Die Antworten überraschen mich. fast schon personifiziert liebevoll schreibt der eben noch wütende Mann dem Automaten mit folgenden Sätzen eine „menschliche Persönlichkeit“ zu.

Auch Irrationales lässt sich begründen

„Es ist doch ganz logisch. Die Münze lädt sich durch die Reibung am Automaten auf und wird so besser erkannt!“ Ich staune und folge mit offenem Mund und wachem Geist seinen Ausführungen.

„Um die Erkennung durch den Automaten noch zu verbessern, werfe ich die Münze behutsam ein, das verlangsamt die Fallgeschwindigkeit.“
Ich jubele innerlich.

„Und ja, insofern habe ich alles richtig gemacht!“ – nimmt er Bezug zu meinem Glückwunsch. Mich zerlegt es vor Sympathie.

........

→ ÜBUNGEN:
• 1. Aktualisiere im Text über den Mann und den Automaten den Abschnitt, beginnend bei „Auch Irrationales lässt“ und endend bei „es vor Sympathie.“, indem du „Automaten“ durch „Apparat“ ersetzt, und gib ihn vollständig wieder.
• 2. Fasse den Text über den Mann und den Automaten in zwei Sätzen zusammen.

........

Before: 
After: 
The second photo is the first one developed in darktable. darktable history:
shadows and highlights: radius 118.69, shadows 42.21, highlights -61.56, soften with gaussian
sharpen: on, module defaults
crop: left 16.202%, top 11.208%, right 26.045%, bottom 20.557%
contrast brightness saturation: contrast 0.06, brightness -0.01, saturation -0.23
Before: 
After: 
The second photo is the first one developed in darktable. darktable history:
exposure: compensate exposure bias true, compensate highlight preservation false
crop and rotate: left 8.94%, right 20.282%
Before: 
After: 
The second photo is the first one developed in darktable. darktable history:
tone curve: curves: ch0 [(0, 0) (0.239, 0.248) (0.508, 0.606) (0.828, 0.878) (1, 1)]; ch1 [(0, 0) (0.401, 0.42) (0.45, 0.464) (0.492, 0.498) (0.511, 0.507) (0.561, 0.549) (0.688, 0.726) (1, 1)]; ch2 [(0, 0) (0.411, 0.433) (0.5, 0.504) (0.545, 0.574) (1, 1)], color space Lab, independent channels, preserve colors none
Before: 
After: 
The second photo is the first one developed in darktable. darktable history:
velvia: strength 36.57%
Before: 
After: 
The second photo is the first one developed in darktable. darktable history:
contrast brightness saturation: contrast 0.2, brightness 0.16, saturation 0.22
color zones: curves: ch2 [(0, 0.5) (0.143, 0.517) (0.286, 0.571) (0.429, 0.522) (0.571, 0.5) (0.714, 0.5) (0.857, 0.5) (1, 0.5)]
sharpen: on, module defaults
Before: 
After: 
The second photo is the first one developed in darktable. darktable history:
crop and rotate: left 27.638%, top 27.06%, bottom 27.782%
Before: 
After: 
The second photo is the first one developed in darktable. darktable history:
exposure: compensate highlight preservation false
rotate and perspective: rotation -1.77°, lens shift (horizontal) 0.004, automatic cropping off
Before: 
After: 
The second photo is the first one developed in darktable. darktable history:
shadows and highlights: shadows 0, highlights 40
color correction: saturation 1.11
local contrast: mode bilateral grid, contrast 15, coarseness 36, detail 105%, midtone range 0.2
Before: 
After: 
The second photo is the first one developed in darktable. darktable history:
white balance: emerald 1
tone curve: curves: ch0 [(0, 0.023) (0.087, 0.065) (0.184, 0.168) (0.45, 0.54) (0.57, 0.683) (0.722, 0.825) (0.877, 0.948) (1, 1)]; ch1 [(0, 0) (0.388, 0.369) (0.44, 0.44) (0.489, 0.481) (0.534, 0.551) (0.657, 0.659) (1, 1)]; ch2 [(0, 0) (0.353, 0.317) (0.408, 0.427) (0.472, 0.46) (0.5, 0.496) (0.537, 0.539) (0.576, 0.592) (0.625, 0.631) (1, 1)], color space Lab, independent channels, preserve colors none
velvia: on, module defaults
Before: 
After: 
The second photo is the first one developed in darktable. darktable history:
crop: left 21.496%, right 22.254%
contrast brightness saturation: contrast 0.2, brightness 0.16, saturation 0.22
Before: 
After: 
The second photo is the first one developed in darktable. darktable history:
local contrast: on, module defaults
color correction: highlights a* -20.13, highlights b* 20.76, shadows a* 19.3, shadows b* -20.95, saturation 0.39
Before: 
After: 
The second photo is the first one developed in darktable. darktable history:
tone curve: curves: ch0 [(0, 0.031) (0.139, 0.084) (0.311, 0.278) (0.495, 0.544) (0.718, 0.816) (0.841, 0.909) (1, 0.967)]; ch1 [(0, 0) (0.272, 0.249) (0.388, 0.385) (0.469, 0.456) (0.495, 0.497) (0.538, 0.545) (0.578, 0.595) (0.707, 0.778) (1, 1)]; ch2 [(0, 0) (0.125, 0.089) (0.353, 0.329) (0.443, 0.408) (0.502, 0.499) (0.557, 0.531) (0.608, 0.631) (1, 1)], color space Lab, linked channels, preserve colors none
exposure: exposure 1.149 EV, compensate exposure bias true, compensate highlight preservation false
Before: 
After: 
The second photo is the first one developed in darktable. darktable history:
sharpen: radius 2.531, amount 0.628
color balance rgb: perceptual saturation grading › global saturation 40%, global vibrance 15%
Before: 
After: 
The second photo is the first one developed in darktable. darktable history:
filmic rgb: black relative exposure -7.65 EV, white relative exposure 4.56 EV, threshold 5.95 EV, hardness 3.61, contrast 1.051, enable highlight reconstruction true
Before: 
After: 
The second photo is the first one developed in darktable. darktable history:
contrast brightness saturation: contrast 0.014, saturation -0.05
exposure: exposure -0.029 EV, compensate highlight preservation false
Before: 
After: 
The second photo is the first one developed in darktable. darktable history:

........

→ MUSTERLÖSUNGEN:
• 1.
Auch Irrationales lässt sich begründen

„Es ist doch ganz logisch. Die Münze lädt sich durch die Reibung am Apparat auf und wird so besser erkannt!“ Ich staune und folge mit offenem Mund und wachem Geist seinen Ausführungen.

„Um die Erkennung durch den Apparat noch zu verbessern, werfe ich die Münze behutsam ein, das verlangsamt die Fallgeschwindigkeit.“
Ich jubele innerlich.

„Und ja, insofern habe ich alles richtig gemacht!“ – nimmt er Bezug zu meinem Glückwunsch. Mich zerlegt es vor Sympathie.

• 2. Ein eben noch wütender Mann schreibt dem Automaten liebevoll eine „menschliche Persönlichkeit“ zu und erklärt, die Münze lade sich durch die Reibung am Automaten auf und werde so besser erkannt, weshalb er sie zudem behutsam einwerfe, um die Fallgeschwindigkeit zu verlangsamen. Die erzählende Person folgt seinen Ausführungen staunend, jubelt innerlich und wird von Sympathie überwältigt, als er auf den Glückwunsch mit der Aussage antwortet, er habe alles richtig gemacht.